Bill would use electronic sign system to curb California's deadly hit-and-run 'epidemic'
State officials are working to address what they call an epidemic of hit-and-run accidents in Southern California. Their plan calls for using electronic highway signs to send out emergency "yellow alerts" in the area of a serious hit-and-run asking the public for information.
According to the Los Angeles Police Department, drivers left the scene of about 20,000 accidents in 2014 in Los Angeles alone, killing 27 people and seriously injuring 144. Only 1 in 5 such cases is ever solved.
"I think people continue to flee the scene of accidents because they feel they can do so with impunity," said California State Assemblymember Mike Gatto, who introduced the highway sign bill and whose district includes parts of L.A. County.
A similar program in Denver led to a 76 percent arrest rate in hit and run cases, up from 20 percent the year before. It was expanded to the entire state of Colorado.
Gatto's bill, AB 8, passed the state Assembly with bipartisan support and cleared the Senate Transportation Committee last week, despite opposition from the California Highway Patrol.

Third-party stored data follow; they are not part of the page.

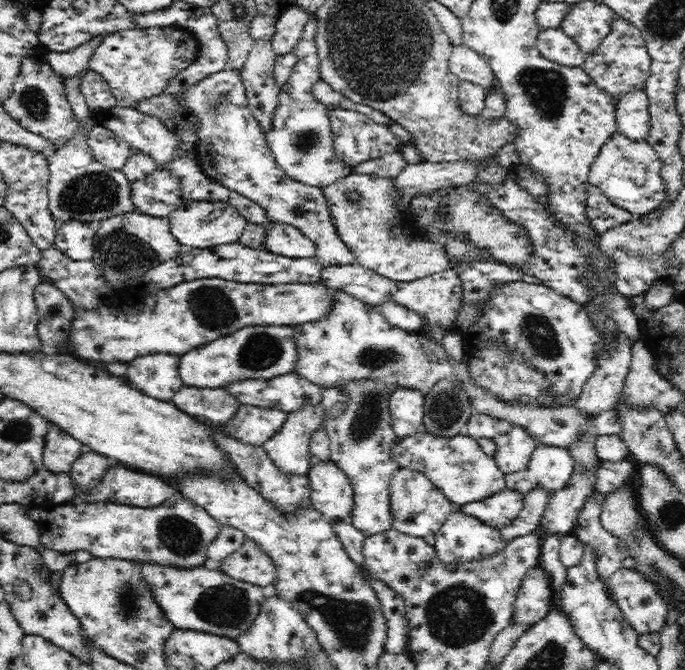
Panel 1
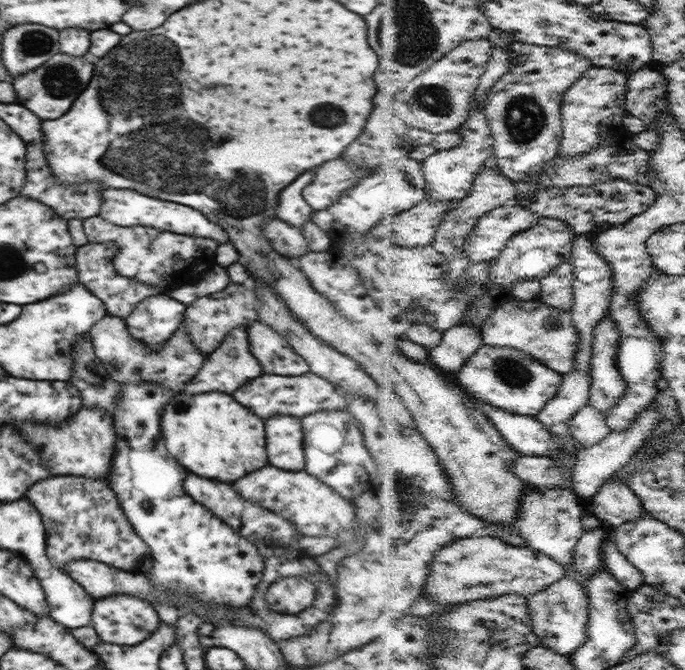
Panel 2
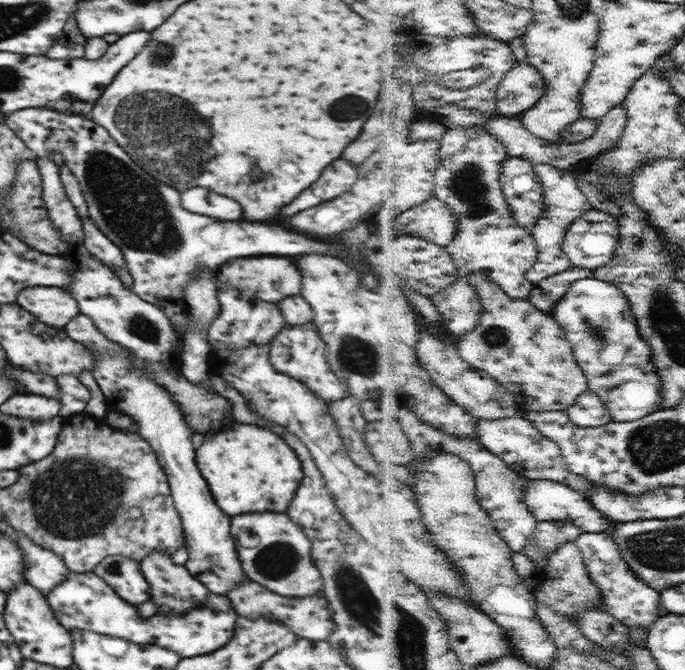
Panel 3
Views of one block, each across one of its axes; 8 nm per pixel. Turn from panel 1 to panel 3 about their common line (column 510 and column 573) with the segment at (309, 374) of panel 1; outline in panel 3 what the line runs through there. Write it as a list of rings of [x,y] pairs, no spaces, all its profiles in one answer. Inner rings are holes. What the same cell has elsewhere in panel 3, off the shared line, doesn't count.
[[[589,389],[568,410],[570,418],[586,428],[600,427],[614,420],[607,402],[592,389]]]

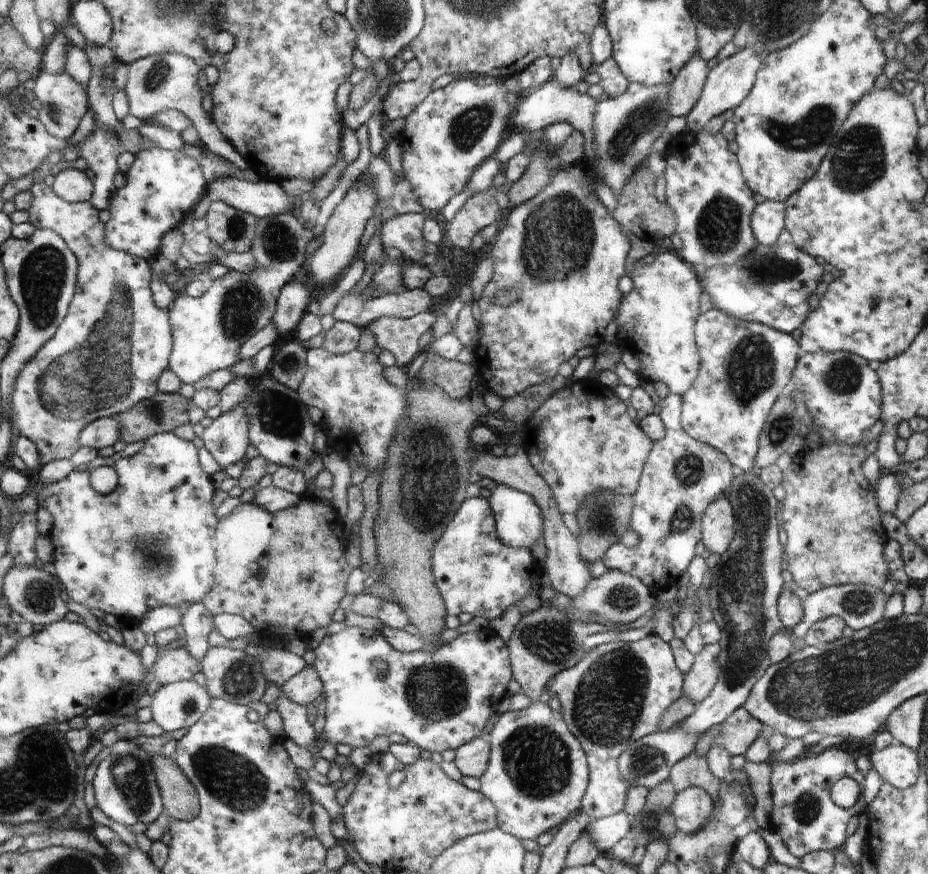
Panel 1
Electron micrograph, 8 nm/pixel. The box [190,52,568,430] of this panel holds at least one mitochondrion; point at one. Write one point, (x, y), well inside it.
(242, 308)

The agency wrote Gatto in May, saying his bill would decrease the effectiveness of Amber Alerts, which are currently displayed on highway signs in the case of a missing person.
Gatto argued that the same signs are routinely used to display messages urging water conservation and seat belt compliance.
"I just don’t think anybody can claim that the signs are going to be overused," he said.
The Highway Patrol and Gatto's office are talking about amendments that would give the CHP more control over where and when the messages would be displayed. Gatto said he hopes to alleviate their concerns.
A similar billby Gatto was passed by both houses of the legislature last year but was vetoed by Governor Jerry Brown due to the same objections expressed by CHP. Gatto said since then he's rallied road safety advocates and collected more information on the effectiveness of the sign messages and he hopes that will change the governor's mind.
Earlier this year, the city of Los Angeles set up its own system of social media alerts and a $50,000 reward for information pertaining to deadly hit and run accidents.